9. Common Confusions
No. Backprop learns parameters (weights and biases). Hyperparameters are set around training and tuned by experiment or search.
No. The goal is validation/out-of-sample performance. Suspiciously perfect training loss usually signals overfitting.
Bigger is not automatically better. Excess depth overfits and is harder to train; oversized batches can generalize worse and need learning-rate adjustments.

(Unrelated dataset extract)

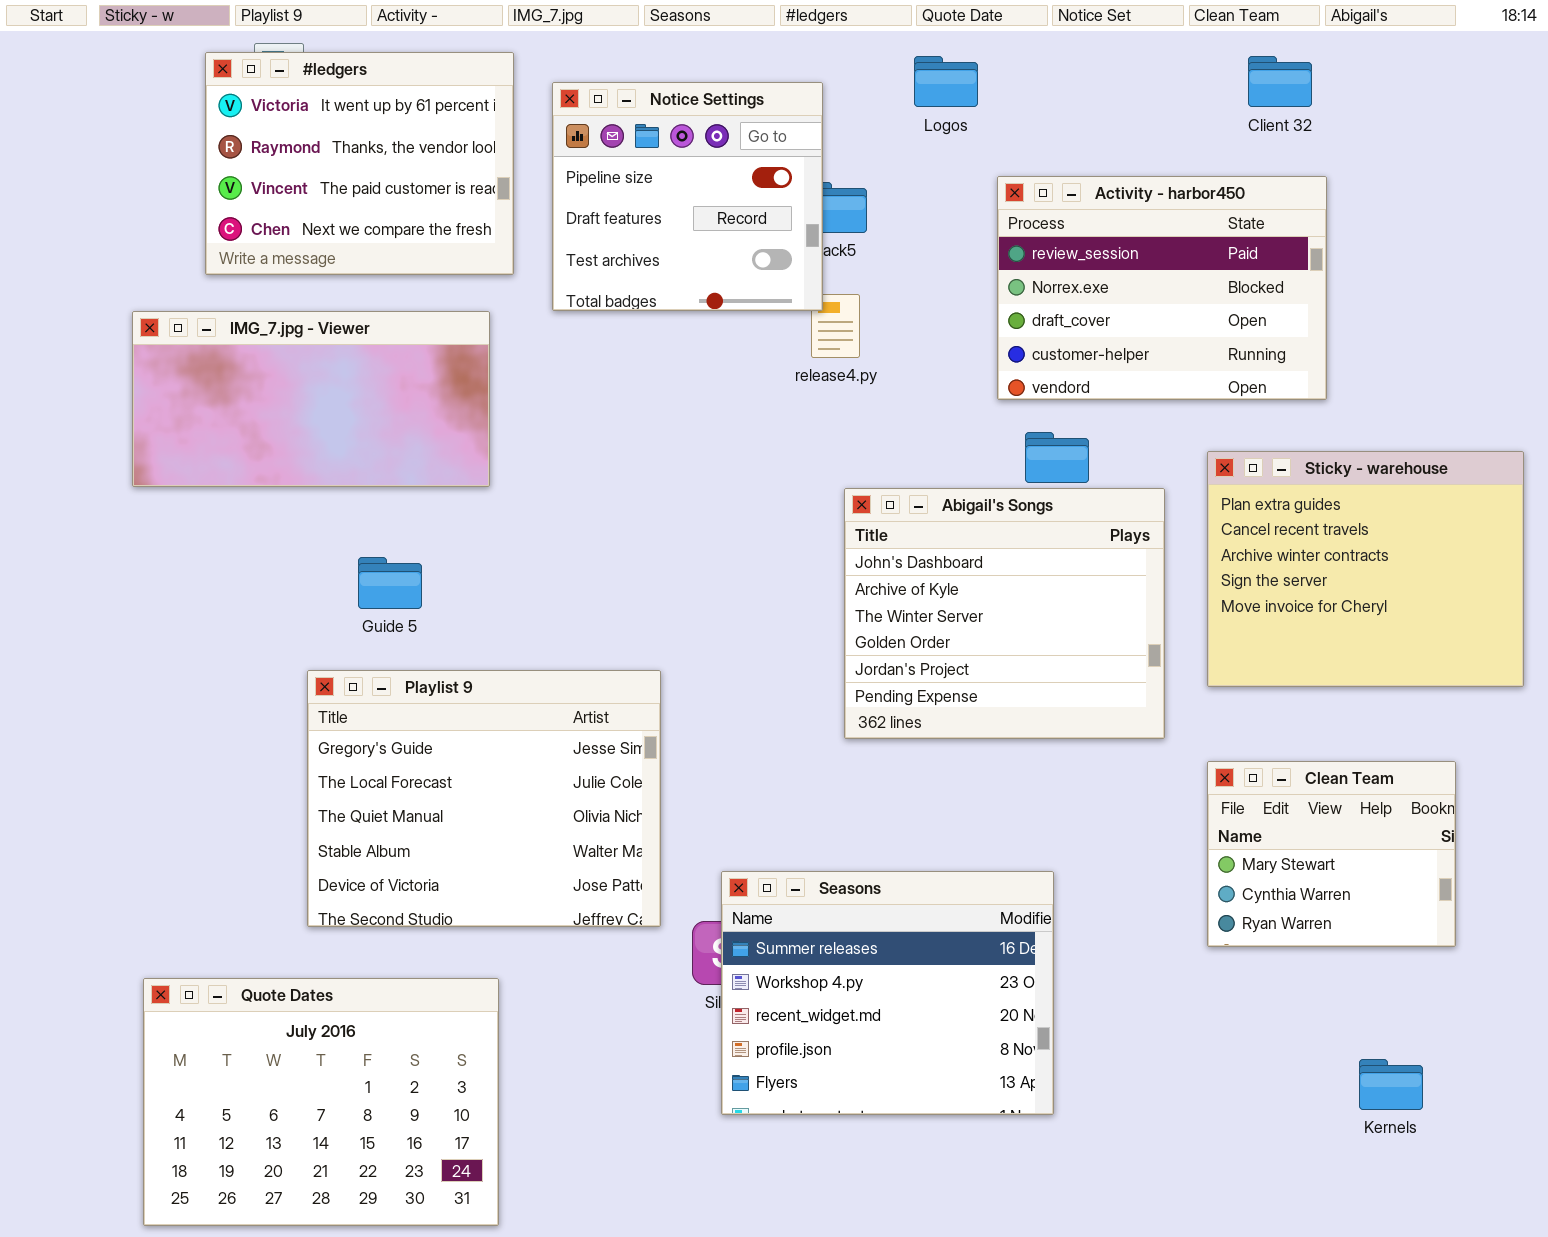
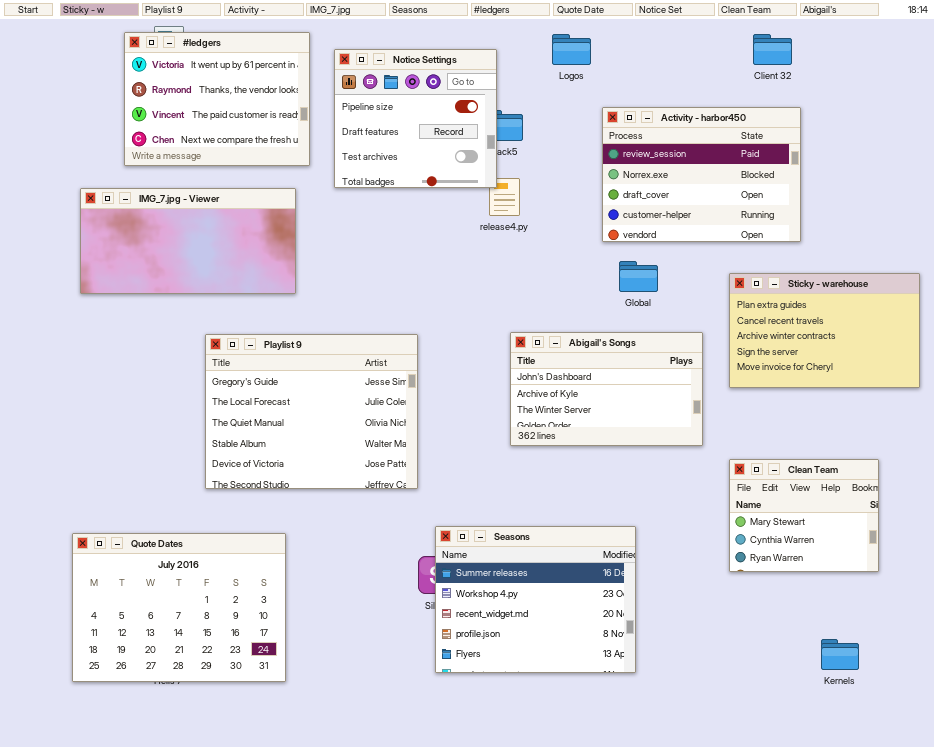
Sticky - warehouse: [1207,451,1524,687] -> [729,273,920,388], resized
Abigail's Songs: [844,488,1165,739] -> [510,332,703,446], resized
Playlist 9: [307,670,661,927] -> [205,334,418,489], moved
Quote Dates: [143,978,499,1226] -> [72,533,286,682], moved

Treat epochs as a budget and use early stopping. The best stopping point depends on the learning rate, regularization, and the data.
10. Final Summary
| Hyperparameter | Simple explanation |
|---|---|
| Learning rate | how big each learning step is |
| Batch size | how many examples before one update |
| Epochs | how many times the model sees the full dataset |
| Network depth | how many layers of representation the model builds |
| Regularization strength | how strongly the model is prevented from memorizing |
The throughline: parameters are learned, hyperparameters are chosen. Tune them by reading the training and validation curves like symptoms, changing little, and keeping whatever genuinely improves generalization.